**DOCUMENT EXCERPT**
-- Begin --

Prof. Stephen Scheinberg
National Chair


1999 Annual Audit of Antisemitic Incidents

Summary of Data

Nature of Incidents By Year

There were 267 antisemitic incidents reported to the League for Human Rights in 1999. This represents an increase of 11% increase from the 240 incidents in 1998.

Harassment comprised the largest proportion of incidents for 1999, with a total of 205 incidents. This is an increase of 3% from the 198 cases of harassment in 1998. Harassment includes the distribution of hate propaganda; however, it must be noted that incidents of antisemitism spread over the Internet have not been included in the data. Were the League to document the thousands of hits on antisemitic hate sites, our statistics would dramatically increase. Only specifically targeted threats or individually addressed email have been included as discrete incidents.

In recent years, there has been a steady decrease in acts of vandalism, but this year there was an upswing. The number of reported incidents of antisemitic vandalism was 62, a 47.6% increase from the 42 incidents reported last year. In 1997, there were 58 reported incidents of vandalism, more closely reflecting the 1999 numbers.

Table 1 and Figure 1 summarize the total number of antisemitic incidents reported to the League for Human Rights of B’nai Brith Canada over the last 18 years since we began documenting them in 1982. Figure 2 presents the three year average of total incidents and the three year averages of incidents of vandalism and of harassment.

Geographic Distribution of Incidents

Table 2 and Figure 3 present the number of incidents by region and the regional proportion of overall incidents. Figure 4 provides a comparison of proportion of overall incidents with the percentage of the approximate Jewish population in each geographic region.

Toronto - In 1999 there were 119 reported incidents of antisemitism, including a cemetery desecration and a number of assaults. This represents a 3% decrease from 1998 with 123 reported incidents. Toronto is the largest city in Canada with the largest Jewish population and it is not surprising that it has the largest number of antisemitic incidents, comprising 44.7% of all reported incidents in Canada in 1999.

Regional Ontario - In regional Ontario (not including the City of Toronto or the National Capital Region) there was a significant increase in antisemitic incidents. Last year there were 34 incidents and this year there were 47, up 42%.

National Capital Region - An 8.5% decrease in antisemitic incidents occurred in the Ottawa area with 32 incidents in 1999 down from 35 in 1998.

-- End --

**DATA SUPPLIED**
-- Begin --

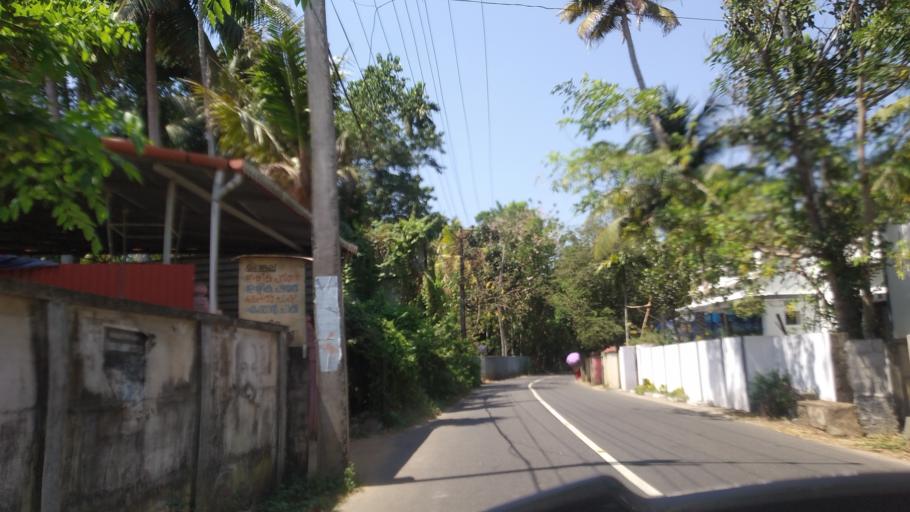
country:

-- End --
-- Begin --

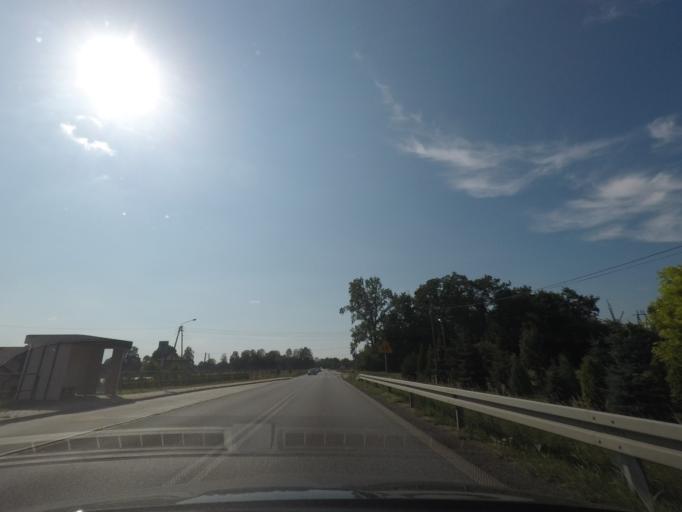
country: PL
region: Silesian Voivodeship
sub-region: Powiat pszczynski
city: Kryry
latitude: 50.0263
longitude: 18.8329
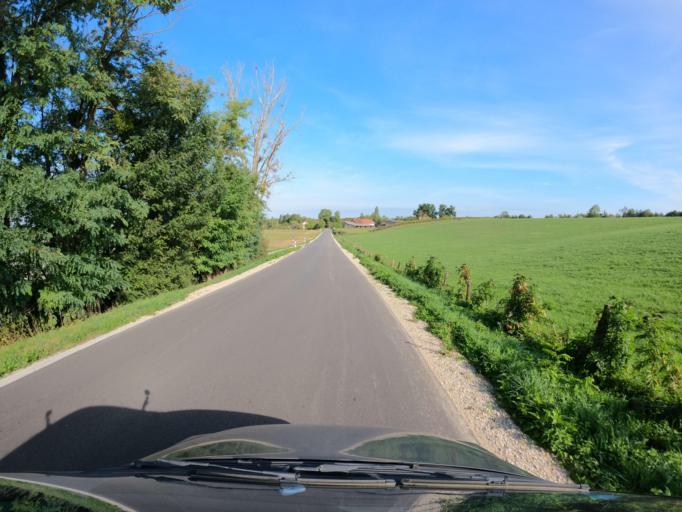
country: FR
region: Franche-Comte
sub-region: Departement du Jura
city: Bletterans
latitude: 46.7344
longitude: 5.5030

-- End --
-- Begin --

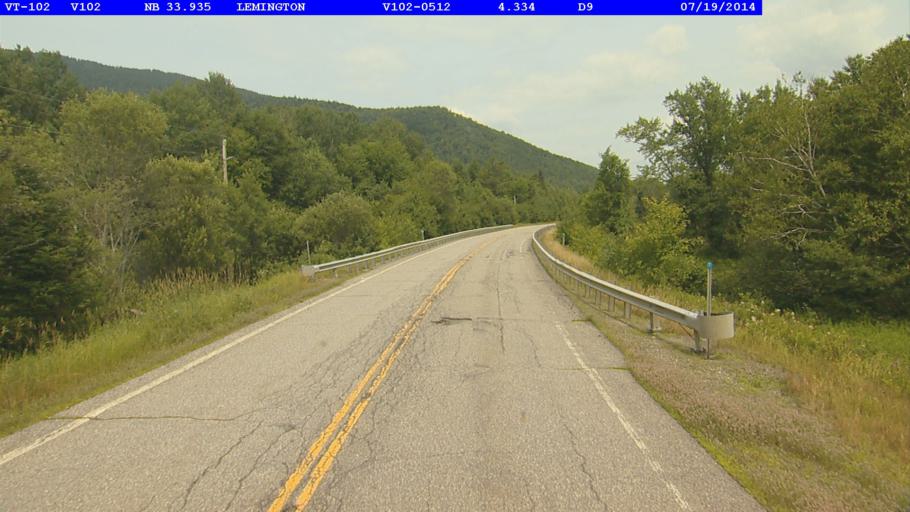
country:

-- End --

**WHAT YOU NEED TO DO**
1) According to the 1999 audit of antisemitic incidents, how many incidents were reported to the League for Human Rights in 1999?
2) In the 1999 audit of antisemitic incidents, condense the paragraph beginning "In recent years, there has been a steady decrease" into a shorter version that keeps its main facts.
3) Carry on the 1999 audit of antisemitic incidents from the point after its last paragraph, on the National Capital Region.
The material has no connection to the text on antisemitic incidents.

**EXPECTED OUTPUTS**
1) There were 267 incidents reported in 1999.

2) After a steady decline in recent years, antisemitic vandalism rose in 1999. There were 62 reported incidents, a 47.6% increase from the 42 reported the previous year. The 1999 figure more closely resembles the 58 incidents recorded in 1997.

3)
Montreal - There was a marked increase in reported incidents in Montreal this year with an 85% rise from the 1998 statistics. 37 incidents were recorded in 1999, up from 20 in 1998. Certain events within the Chassidic community this year led to increased publicity for the work that B’nai Brith does in addressing hate crimes. As more people in Montreal became aware of this avenue of assistance, reporting of antisemitic incidents increased considerably.

Regional Quebec - There were 4 incidents reported in regional Quebec in 1999. There were none reported in 1998 and only 1 in 1997.

Manitoba - There were 3 reported antisemitic incidents reported in Manitoba this year including a cemetery desecration in Winnipeg. B’nai Brith did not have a staff person in the Winnipeg Office for much of 1999, which could possibly explain the low numbers of reported incidents in that region in that other organizations do not keep a record of incidents that are reported to them.

Saskatchewan and Alberta - There were 5 reported incidents in this region in 1999, the same as the number reported in 1998.

British Columbia - B.C. had a decrease of 29.4% in reported incidents - 12 in 1999, down from 17 reported in 1998. It appears that an anti-immigration backlash has taken the focus of white supremacists away from the Jewish population in this area and that lack of reporting to B’nai Brith may also be a factor, since there are some organizations that both do not record incidents reported to them and do not report them to B’nai Brith for statistical purposes.

The Maritimes - There has been an increase of reported incidents in 1999 in the Maritimes with 3 incidents in 1999 and only 1 in 1998. In this area, anti-immigration backlash has strengthened white supremacist groups who have been handing out hate propaganda targeting recent immigrants and Jews.

Examples of Specific Incidents

January - A Jewish student was assaulted in the laundry room of his residence at the University of Toronto. The assailants used antisemitic slurs prior to the assault.

In Kitchener, a Jewish man received a personal message on his answering machine saying “This is the Angel of Death - you missed your appointment at Auschwitz.”

February - A letter bomb was sent to Calgary’s police chief. It was widely accepted that the two reasons she was targeted were because she is Jewish and a woman.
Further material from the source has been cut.